§ EXTRACTED TEXT

···

COURT OF APPEALS OF VIRGINIA

Present: Judges Chaney, Raphael and Callins UNPUBLISHED

BRESHON AVONTE EVINS MEMORANDUM OPINION* v. Record No. 0308-22-2 PER CURIAM DECEMBER 29, 2022 COMMONWEALTH OF VIRGINIA

FROM THE CIRCUIT COURT OF HENRICO COUNTY John Marshall, Judge

(Owen I. Conway; Owen I. Conway, PLLC, on brief), for appellant. Appellant submitting on brief.

(Jason S. Miyares, Attorney General; Elizabeth Kiernan Fitzgerald, Assistant Attorney General, on brief), for appellee.

Following his no contest plea, the trial court convicted Breshon Avonte Evins as an

accessory after the fact to first-degree murder; it sentenced him to five years’ incarceration with one

year suspended. On appeal, Evins argues that the trial court abused its discretion in imposing this

sentence. After examining the briefs and record in this case, the panel unanimously holds that oral

argument is unnecessary because “the appeal is wholly without merit.” Code § 17.1-403(ii)(a);

Rule 5A:27(a). The trial court’s judgment is affirmed.

BACKGROUND

Before accepting his no contest plea, the trial court conducted a colloquy with Evins to

ensure it was entered freely and voluntarily. During the colloquy, Evins confirmed that he

understood the nature of the charge and what the Commonwealth would have to prove to convict

him. After discussing the charge with his attorney, he decided to plead no contest because he “did

* Pursuant to Code § 17.1-413, this opinion is not designated for publication. in fact commit the offense as charged.” Evins understood that he could be sentenced to a maximum

of five years’ incarceration. The trial court accepted Evins’s plea, finding that he entered it freely,

voluntarily, and intelligently.

···

§ LISTING
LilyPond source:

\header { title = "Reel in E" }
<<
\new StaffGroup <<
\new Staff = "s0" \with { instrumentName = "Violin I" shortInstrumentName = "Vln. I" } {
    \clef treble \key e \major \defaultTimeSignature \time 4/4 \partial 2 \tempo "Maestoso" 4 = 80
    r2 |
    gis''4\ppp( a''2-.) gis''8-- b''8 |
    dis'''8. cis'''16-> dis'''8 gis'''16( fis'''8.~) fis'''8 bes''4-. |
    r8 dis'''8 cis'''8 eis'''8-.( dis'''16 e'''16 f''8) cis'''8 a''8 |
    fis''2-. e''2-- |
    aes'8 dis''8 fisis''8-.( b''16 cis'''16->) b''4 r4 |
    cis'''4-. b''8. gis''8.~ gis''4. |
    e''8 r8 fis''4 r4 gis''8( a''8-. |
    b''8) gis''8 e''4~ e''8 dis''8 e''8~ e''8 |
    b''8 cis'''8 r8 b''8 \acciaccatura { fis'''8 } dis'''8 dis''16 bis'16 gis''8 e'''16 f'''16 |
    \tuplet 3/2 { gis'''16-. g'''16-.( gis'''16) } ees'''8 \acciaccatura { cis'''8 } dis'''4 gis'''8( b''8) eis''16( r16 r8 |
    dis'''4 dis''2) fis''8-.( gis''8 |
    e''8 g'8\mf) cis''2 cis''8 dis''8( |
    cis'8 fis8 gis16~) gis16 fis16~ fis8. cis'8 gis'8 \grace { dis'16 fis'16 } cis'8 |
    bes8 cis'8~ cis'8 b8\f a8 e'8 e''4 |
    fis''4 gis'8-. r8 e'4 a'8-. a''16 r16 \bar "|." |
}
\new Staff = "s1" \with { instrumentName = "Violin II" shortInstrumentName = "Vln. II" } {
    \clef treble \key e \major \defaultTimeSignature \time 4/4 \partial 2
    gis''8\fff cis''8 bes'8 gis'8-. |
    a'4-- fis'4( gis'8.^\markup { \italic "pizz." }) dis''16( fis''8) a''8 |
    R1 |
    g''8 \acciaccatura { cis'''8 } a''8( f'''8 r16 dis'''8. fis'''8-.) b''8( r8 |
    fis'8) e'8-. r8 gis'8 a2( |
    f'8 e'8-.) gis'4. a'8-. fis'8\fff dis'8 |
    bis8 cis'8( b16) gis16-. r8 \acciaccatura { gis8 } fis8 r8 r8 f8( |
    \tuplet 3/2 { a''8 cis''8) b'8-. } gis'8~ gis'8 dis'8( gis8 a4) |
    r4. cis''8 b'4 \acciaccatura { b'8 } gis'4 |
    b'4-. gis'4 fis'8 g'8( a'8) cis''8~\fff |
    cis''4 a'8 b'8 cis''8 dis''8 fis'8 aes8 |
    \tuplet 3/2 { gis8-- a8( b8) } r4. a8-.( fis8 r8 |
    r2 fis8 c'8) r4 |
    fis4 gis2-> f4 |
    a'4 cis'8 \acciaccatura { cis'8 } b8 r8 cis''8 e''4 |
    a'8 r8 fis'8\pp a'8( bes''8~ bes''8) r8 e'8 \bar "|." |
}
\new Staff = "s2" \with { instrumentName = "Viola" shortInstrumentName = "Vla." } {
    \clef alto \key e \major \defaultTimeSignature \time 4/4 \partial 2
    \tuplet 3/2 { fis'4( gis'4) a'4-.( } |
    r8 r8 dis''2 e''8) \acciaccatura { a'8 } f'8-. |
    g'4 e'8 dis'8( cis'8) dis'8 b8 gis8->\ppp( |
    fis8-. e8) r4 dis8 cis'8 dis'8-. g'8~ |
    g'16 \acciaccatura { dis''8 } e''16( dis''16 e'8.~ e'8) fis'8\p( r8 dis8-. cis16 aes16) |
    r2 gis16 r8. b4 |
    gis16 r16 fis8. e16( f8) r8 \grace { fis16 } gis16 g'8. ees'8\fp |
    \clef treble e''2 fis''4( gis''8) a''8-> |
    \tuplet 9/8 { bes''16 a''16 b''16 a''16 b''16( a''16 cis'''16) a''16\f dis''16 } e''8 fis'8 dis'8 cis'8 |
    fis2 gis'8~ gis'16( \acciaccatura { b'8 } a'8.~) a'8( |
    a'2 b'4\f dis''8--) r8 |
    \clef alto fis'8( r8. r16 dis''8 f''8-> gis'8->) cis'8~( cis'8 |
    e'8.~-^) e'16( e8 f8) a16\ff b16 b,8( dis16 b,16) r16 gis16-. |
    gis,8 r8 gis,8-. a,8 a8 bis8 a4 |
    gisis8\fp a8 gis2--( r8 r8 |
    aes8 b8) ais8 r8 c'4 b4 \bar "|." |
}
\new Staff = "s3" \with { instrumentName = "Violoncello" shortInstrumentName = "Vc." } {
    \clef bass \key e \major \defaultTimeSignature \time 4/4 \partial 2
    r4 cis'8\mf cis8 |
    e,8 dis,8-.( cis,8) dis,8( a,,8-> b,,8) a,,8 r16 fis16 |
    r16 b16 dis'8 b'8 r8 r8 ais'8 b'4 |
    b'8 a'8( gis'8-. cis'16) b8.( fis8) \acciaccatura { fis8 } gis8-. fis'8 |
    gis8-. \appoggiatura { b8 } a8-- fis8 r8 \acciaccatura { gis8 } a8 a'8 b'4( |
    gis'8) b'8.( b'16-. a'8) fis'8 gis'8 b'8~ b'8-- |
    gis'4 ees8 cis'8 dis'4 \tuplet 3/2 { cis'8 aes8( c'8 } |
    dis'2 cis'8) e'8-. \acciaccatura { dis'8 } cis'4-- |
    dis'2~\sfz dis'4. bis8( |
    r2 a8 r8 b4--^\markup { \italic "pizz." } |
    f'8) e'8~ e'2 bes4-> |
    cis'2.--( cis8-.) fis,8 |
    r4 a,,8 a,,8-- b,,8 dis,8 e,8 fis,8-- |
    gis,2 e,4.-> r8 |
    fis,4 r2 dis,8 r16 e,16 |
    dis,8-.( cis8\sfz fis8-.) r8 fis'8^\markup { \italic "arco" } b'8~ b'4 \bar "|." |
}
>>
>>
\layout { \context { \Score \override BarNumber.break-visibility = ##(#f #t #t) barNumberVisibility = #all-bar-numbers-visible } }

···

§ INSTRUCTIONS
a – In the court opinion above, reproduce word for word the passage from "Following his no" up to and including "judgment is affirmed.".
b – List every code section and court rule that the court opinion cites.

§ OUTPUTS
a –
Following his no contest plea, the trial court convicted Breshon Avonte Evins as an

accessory after the fact to first-degree murder; it sentenced him to five years’ incarceration with one

year suspended. On appeal, Evins argues that the trial court abused its discretion in imposing this

sentence. After examining the briefs and record in this case, the panel unanimously holds that oral

argument is unnecessary because “the appeal is wholly without merit.” Code § 17.1-403(ii)(a);

Rule 5A:27(a). The trial court’s judgment is affirmed.

b –
Code § 17.1-403(ii)(a)
Rule 5A:27(a)
Code § 17.1-413